[Dataset items]
● ● ● ● ● ● ●

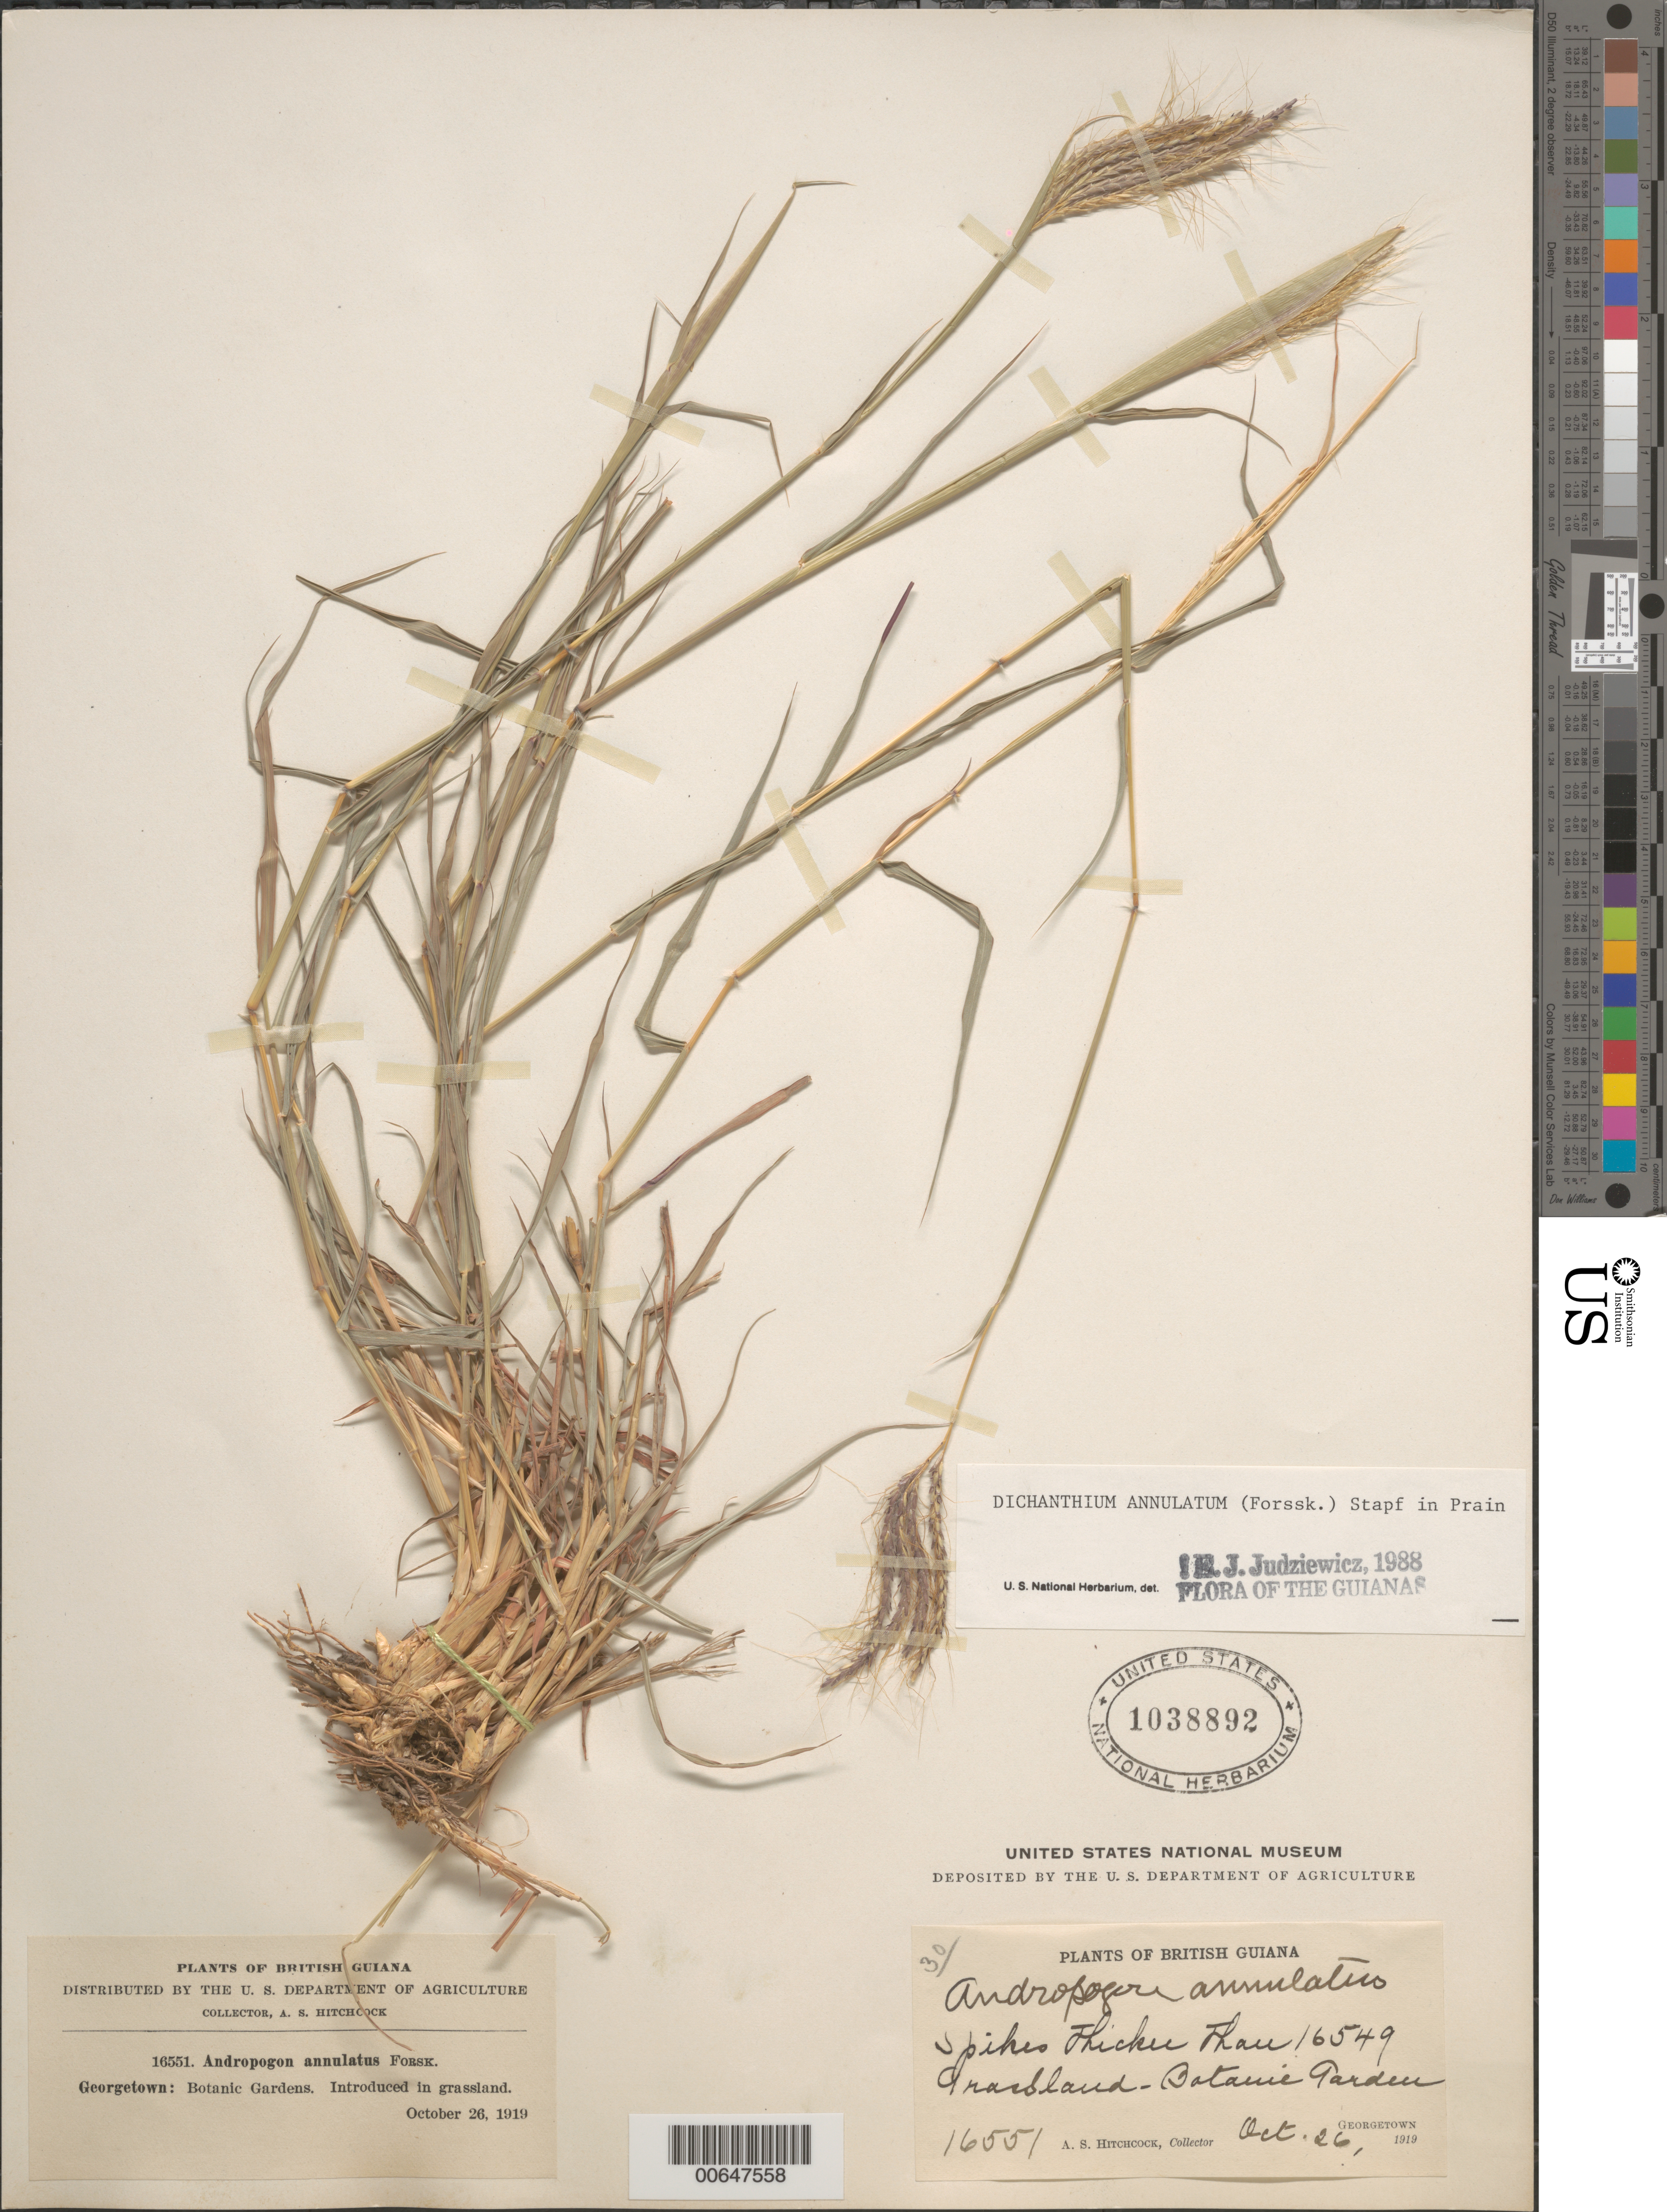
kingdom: Plantae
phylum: Tracheophyta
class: Liliopsida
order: Poales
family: Poaceae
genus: Dichanthium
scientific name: Dichanthium annulatum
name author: (Forssk.) Stapf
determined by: Judziewicz, E. J.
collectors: A. S. Hitchcock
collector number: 16551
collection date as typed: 24-Oct-19 to 26-Oct-19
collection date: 1919-10-24/1919-10-26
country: Guyana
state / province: Demerara-Mahaica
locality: Georgetown, wild land in Botanic Garden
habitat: Grassland, Botanic Garden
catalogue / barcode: US 1038892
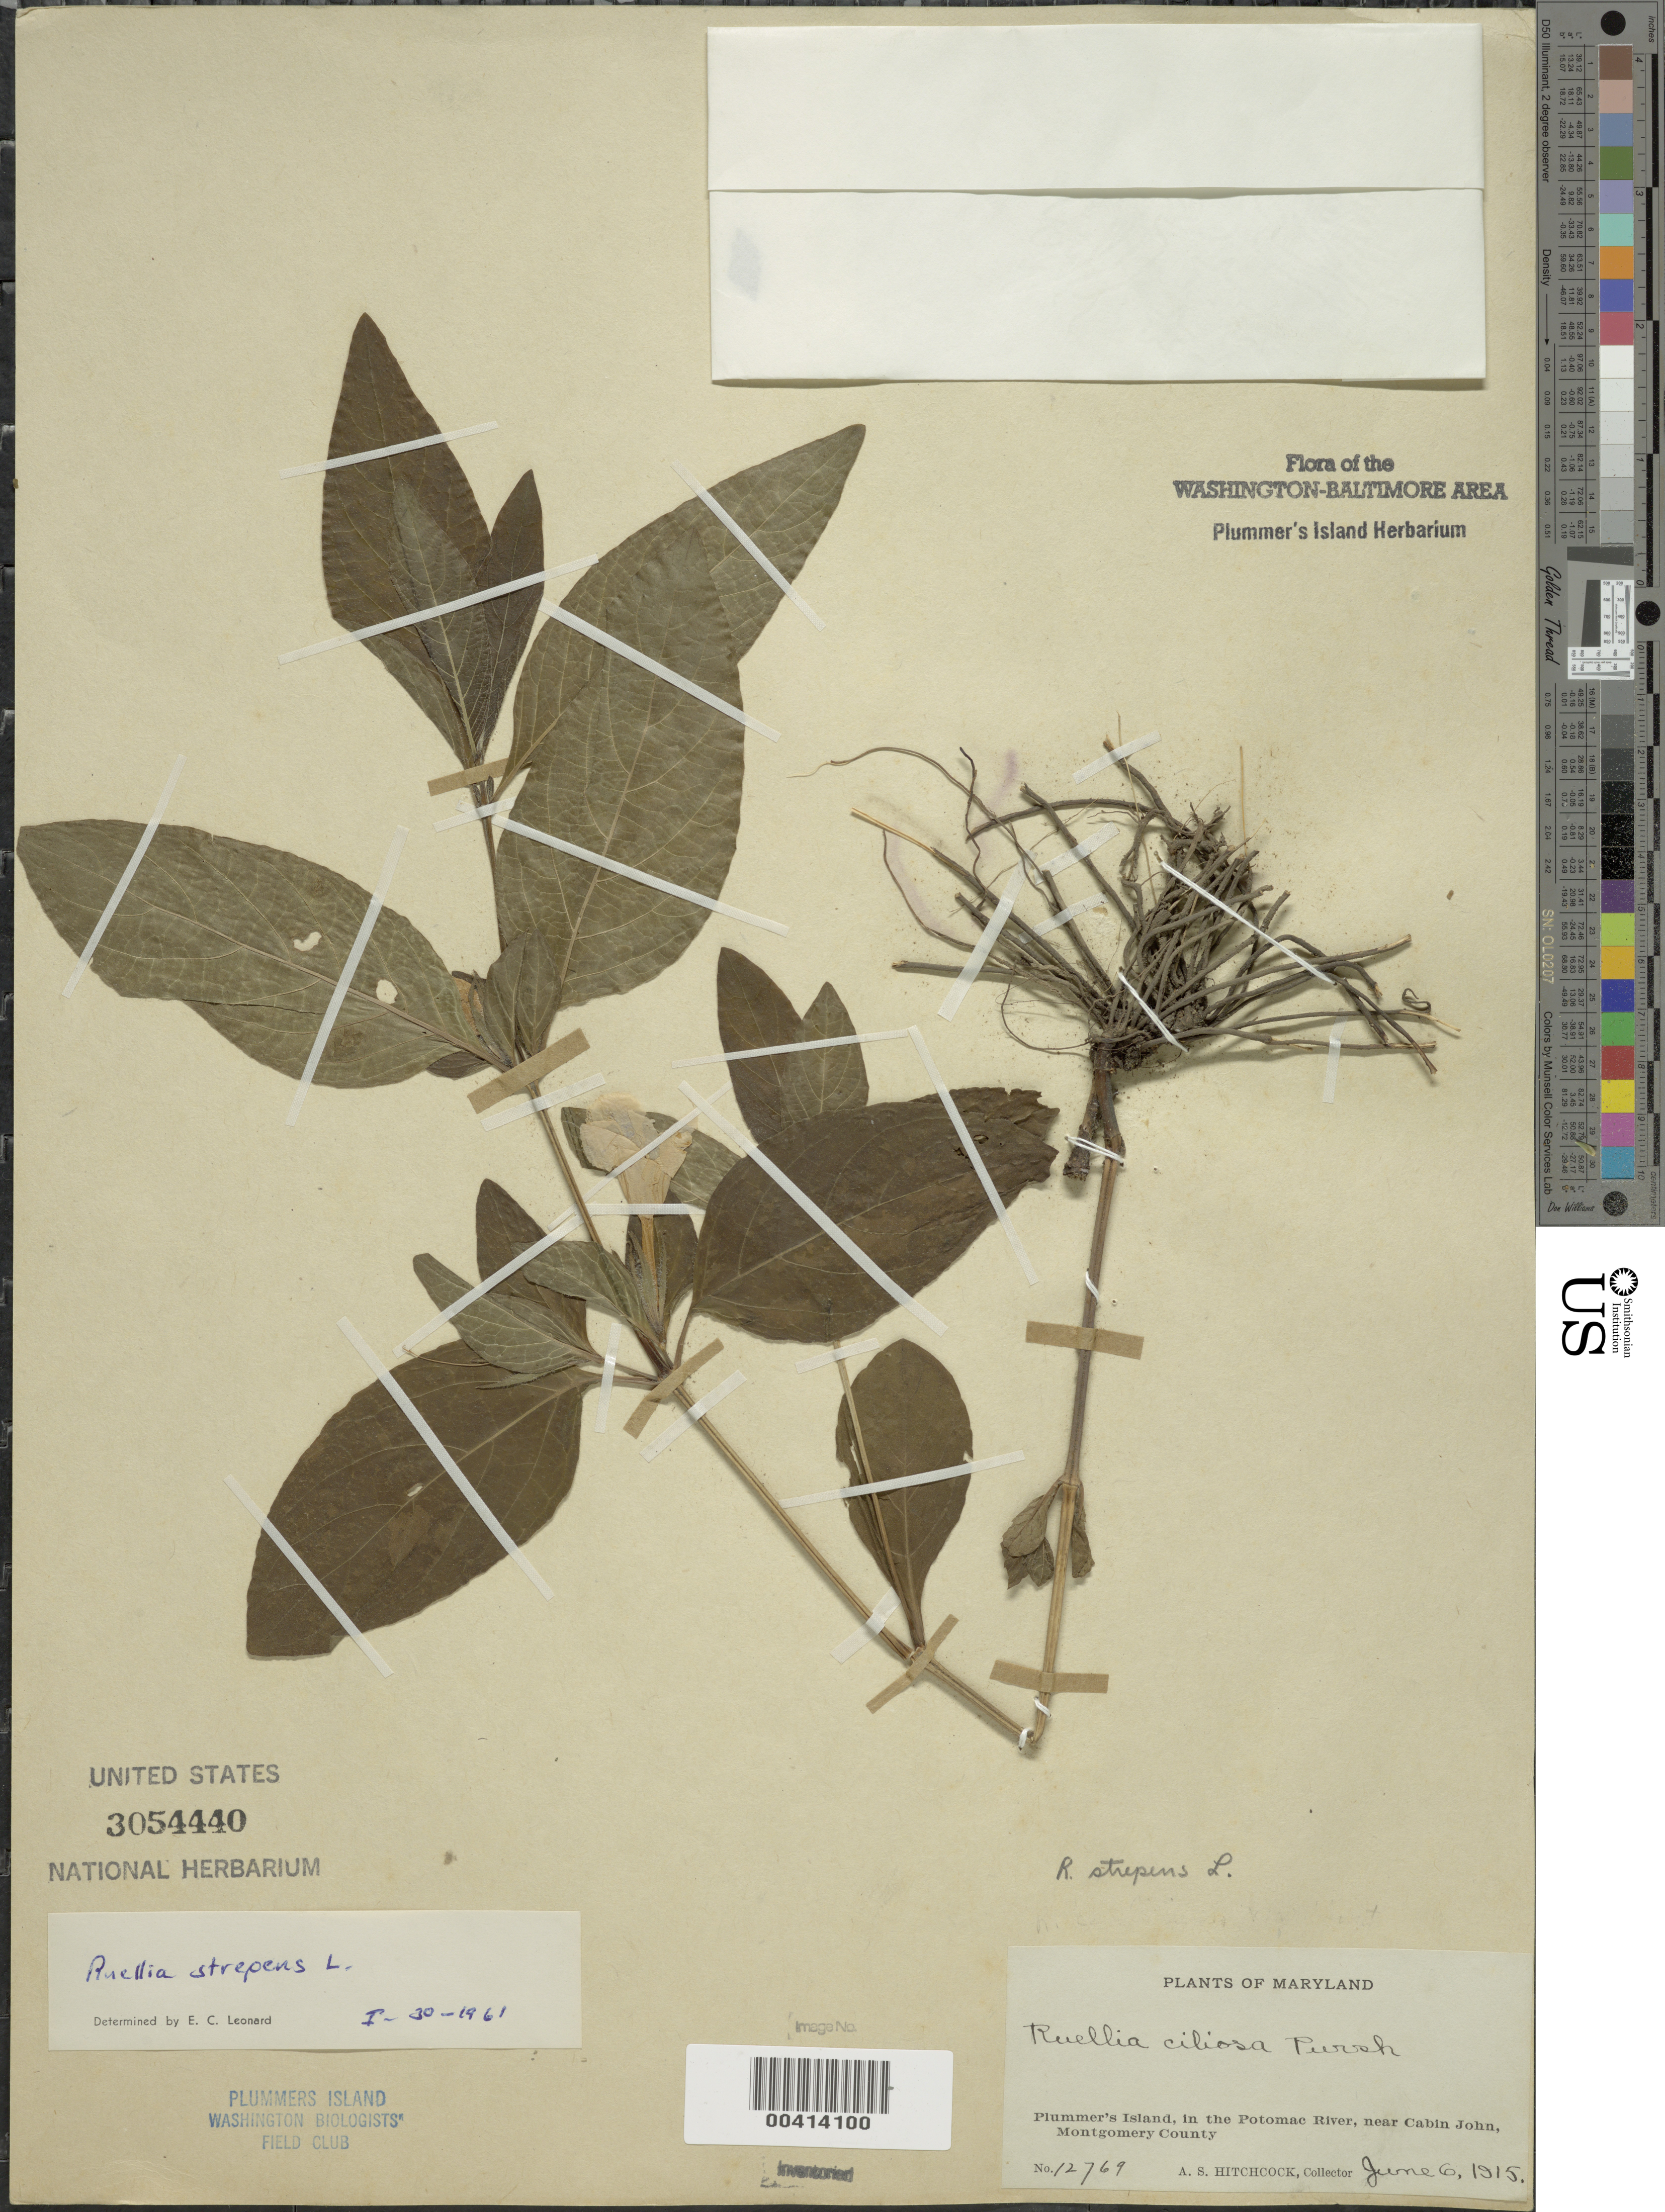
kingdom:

● ● ● ● ● ● ●

▶ Objective: Present each line of the items above as a row in a Markdown table with the columns "Line no." and "Line text", skipping blank lines and leaving out the pictures.

▶ Solution to this task:
| Line no. | Line text |
|---|---|
| 1 | kingdom: Plantae |
| 2 | phylum: Tracheophyta |
| 3 | class: Liliopsida |
| 4 | order: Poales |
| 5 | family: Poaceae |
| 6 | genus: Dichanthium |
| 7 | scientific name: Dichanthium annulatum |
| 8 | name author: (Forssk.) Stapf |
| 9 | determined by: Judziewicz, E. J. |
| 10 | collectors: A. S. Hitchcock |
| 11 | collector number: 16551 |
| 12 | collection date as typed: 24-Oct-19 to 26-Oct-19 |
| 13 | collection date: 1919-10-24/1919-10-26 |
| 14 | country: Guyana |
| 15 | state / province: Demerara-Mahaica |
| 16 | locality: Georgetown, wild land in Botanic Garden |
| 17 | habitat: Grassland, Botanic Garden |
| 18 | catalogue / barcode: US 1038892 |
| 19 | kingdom: |